Contrairement à la LDH, SOS racisme n'envoie pas d'observateurs dans les manifestations. Cela étant, nous sommes bien évidemment en faveur d'un statut particulier. À défaut, ces observateurs risquent d'entrer dans des situations très conflictuelles avec les policiers ou les gendarmes, qui vont se considérer comme remis en cause par leurs observations. Un tel statut permettrait d'apporter un regard extérieur sur le déroulement des manifestations et d'éviter les tensions inutiles. Il est normal que des citoyens puissent regarder, sans gêner, la manière dont le maintien de l'ordre s'applique. Les observateurs de la Ligue des droits de l'Homme ne me semblent pas des témoins malhonnêtes qui rapporteraient n'importe quoi ; ces associations font un travail extrêmement sérieux, avec lequel les forces de l'ordre ne seront sans doute pas d'accord, mais qui n'en offre pas moins un point de vue exigeant sur la question des droits de l'Homme.
Je n'ai pas d'avis au sujet des unités non spécialisées. Il s'agit d'une question distincte de celle du racisme au sein de la police, plutôt liée aux manifestations des Gilets jaunes, et qui intéresse la déontologie et les techniques d'intervention. J'y suis sensible en tant que citoyen, mais elle n'entre pas spécifiquement dans l'objet de l'association SOS Racisme.
J'ai déjà dit quelques mots des organes de contrôle. Tant qu'ils n'éviteront pas l'écueil du corporatisme – l'IGPN et l'IGGN ne peuvent s'en affranchir – l'effectivité des sanctions en cas de comportements racistes envers des collègues ou des personnes mises en garde à vue ou contrôlées ne progressera pas. Il y a manifestement un problème à ce sujet : Charlie Hebdo a demandé au ministère de l'Intérieur le nombre de sanctions pour des faits de racisme au cours des dernières années. Le service d'information du ministère avait été surpris par cette question : il n'avait pas les chiffres. Finalement, il a fait état de douze sanctions en deux ans ; c'est dire si leur ineffectivité est manifeste. Nous-mêmes avons des témoignages de membres des forces de l'ordre qui ne saisiront ni leur hiérarchie ni l'IGPN, tout simplement par crainte que cela ne leur retombe dessus.
Qui plus est, tout ne relève pas de faits pénalement qualifiables : des ambiances, des mauvaises relations ou des comportements « borderline » ne justifient pas une saisine de l'autorité de contrôle.

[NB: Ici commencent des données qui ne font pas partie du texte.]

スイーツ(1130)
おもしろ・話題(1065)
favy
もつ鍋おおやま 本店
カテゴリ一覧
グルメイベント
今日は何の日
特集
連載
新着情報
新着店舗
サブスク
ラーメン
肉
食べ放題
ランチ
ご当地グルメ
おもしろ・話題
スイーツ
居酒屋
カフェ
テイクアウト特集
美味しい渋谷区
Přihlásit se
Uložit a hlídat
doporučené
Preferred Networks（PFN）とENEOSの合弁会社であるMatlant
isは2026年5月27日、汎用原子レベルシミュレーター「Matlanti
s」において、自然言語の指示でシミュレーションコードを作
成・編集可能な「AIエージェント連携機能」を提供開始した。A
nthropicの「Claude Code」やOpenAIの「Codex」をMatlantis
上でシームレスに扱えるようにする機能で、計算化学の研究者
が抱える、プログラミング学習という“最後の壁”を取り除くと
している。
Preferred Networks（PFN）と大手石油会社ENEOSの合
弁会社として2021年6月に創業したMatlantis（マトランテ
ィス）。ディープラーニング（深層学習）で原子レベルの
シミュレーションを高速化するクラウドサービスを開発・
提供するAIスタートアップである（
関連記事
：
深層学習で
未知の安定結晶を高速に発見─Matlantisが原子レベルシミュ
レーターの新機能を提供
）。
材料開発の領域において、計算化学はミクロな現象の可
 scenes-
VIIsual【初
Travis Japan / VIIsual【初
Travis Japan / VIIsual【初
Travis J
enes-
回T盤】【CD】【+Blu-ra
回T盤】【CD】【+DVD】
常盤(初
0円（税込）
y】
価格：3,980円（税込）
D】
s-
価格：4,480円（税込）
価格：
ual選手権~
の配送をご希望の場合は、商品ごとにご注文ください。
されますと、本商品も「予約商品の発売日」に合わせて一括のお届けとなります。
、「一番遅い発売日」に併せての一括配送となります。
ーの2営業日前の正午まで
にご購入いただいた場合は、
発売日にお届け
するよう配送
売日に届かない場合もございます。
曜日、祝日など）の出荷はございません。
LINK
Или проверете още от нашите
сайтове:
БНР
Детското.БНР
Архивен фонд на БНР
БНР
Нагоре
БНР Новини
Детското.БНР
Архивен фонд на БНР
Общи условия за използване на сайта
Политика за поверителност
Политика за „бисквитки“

C'est tout l'intérêt des enquêtes de ressenti : au-delà des cas individuels qui ne relèvent pas d'une qualification pénale, il est possible d'améliorer la situation par des constats partagés, par des actions de formation, par le dialogue. Tout ne se règle pas par la sanction – sinon, cela se saurait…
Il faut prévoir des organes de contrôle spécifiques sur ces sujets, composés en grande partie ou en totalité de personnalités extérieures aux forces de l'ordre – magistrats, personnes qualifiées, associations – et traiter ces problèmes de façon plus structurelle, par la formation, l'organisation des forces de l'ordre, et les choix d'affectation : il n'est pas très intelligent d'envoyer les personnes les moins expérimentées dans les endroits les plus durs, qui sont souvent les plus éloignés de leur quotidien et de leurs références culturelles. Les plus jeunes dans le métier, qui n'ont pas l'autorité née de l'expérience, auront tôt fait de confondre autorité et humiliation, et de se laisser entraîner dans une logique dysfonctionnelle. Et quand bien même chacun est responsable de ses actes, l'État ne peut pas plonger ses propres agents dans des situations qui les condamnent à adopter de telles logiques. L'État doit également assumer sa responsabilité dans la façon dont il organise et affecte ses ressources humaines, dont il les considère, dont il les rémunère, dont il les forme, dans les techniques d'intervention qu'il encourage et le niveau de répression qu'il estime légitime pour assurer la sécurité publique au quotidien.